* [Source excerpt]
▼

At DEQ, we are doing a project to move our external website out of OpenCMS and into DotNetNuke. One of my tasks is to create a tool that will take a bunch of HTML files exported from OpenCMS and import them into DotNetNuke. It’s not a simple transfer - the HTML needs to be parsed to extract metadata fields, and modified in various ways to fit into the new system.
The tool is a console application written in C#. It takes a list of files from an Excel spreadsheet (which our team is maintaining as the project moves forward), runs each file through an HTML parser, modifies the page, and then calls a series of SQL Server stored procedures to complete the import into DotNetNuke.
The HTML parsing and modification is handled by the excellent HTML Agility Pack. The biggest part of it is that the links in each page need to be rewritten to conform to our DotNetNuke system’s URL format.
Where this gets tricky is that according to our rules, a page’s new URL isn’t known until the page
is parsed. It could be based on the content of the <title> element, or on the first <h1> element.
As a result, it has to have (at least partially) parsed all the pages before the first one can be completed.

▲

* [Task to carry out]
Output the migration tool write-up exactly as it appears, everything from "The HTML parsing" down to "system’s URL format.".

* [Data]

▼

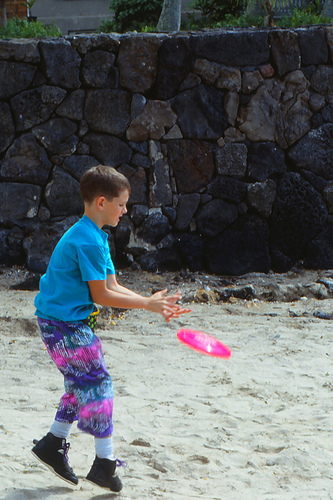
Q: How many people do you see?
A: 1.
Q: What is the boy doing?
A: Playing frisbee.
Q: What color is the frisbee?
A: Pink.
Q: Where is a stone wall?
A: Behind the boy.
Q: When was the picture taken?
A: During daylight.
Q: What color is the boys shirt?
A: Blue.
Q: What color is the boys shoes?
A: Black.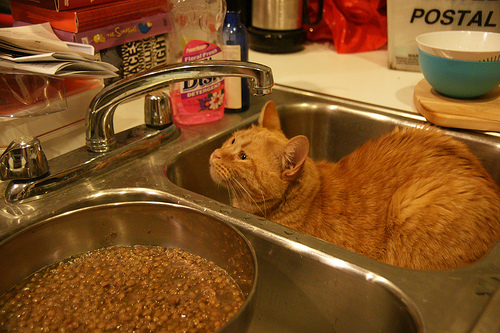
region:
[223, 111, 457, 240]
A brown cat inside a kitchen sink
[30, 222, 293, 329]
Brown lentil beans in a silver plate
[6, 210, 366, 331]
Brown lentil beans in a silver sink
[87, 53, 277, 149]
Kitchen silver dripping tap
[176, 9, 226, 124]
Dish washing liquid soap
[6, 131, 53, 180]
A silver Water tap opener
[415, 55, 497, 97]
A blue plastic bowl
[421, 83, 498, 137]
A wooden chopping board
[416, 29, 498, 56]
A white melamine plate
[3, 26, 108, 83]
Waste paper on the sink table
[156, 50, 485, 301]
A cat in a sink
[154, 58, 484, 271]
An orange cat in a sink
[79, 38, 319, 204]
The faucet on a sink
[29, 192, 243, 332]
Beans in a bowl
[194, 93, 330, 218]
The head of a cat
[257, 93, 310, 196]
The ears of a cat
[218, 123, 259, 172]
The eyes of a cat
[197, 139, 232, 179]
The nose of a cat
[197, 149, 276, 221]
The whiskers of a cat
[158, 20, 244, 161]
pink dish soap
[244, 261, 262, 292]
edge of a bowl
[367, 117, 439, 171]
edge of a pussy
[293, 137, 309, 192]
edge of an ear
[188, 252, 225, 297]
part of some beans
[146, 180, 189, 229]
part of a trough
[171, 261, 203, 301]
part of a water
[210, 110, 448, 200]
this is a cat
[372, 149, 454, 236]
the fur is brown in color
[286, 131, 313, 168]
this is the ear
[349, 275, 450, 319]
this is a sink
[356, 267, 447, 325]
the sink is metallic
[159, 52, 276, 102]
this is a tap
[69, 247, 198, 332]
beans are in a container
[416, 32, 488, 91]
this is a plate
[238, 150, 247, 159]
this is the eye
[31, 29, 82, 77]
this is a newspaper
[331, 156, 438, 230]
body of cat in sink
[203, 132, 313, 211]
head of cat in sink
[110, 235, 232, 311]
large bowl of beans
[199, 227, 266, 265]
large stainless steel bowl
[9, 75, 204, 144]
stainless steel sink faucet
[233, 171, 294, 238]
cat has long whiskers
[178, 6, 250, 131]
bottle of dish detergent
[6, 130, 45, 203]
knob on stainless faucet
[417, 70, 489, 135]
wooden cutting board near sink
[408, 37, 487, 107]
bowl on cutting board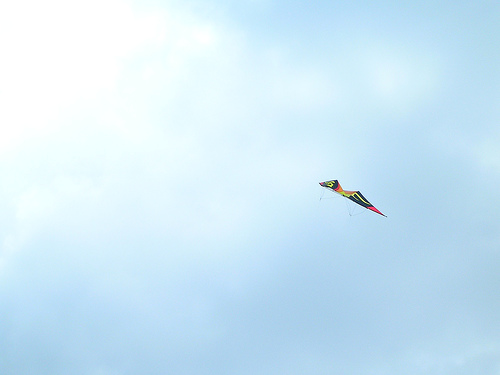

▲

* [Result of the task]
The HTML parsing and modification is handled by the excellent HTML Agility Pack. The biggest part of it is that the links in each page need to be rewritten to conform to our DotNetNuke system’s URL format.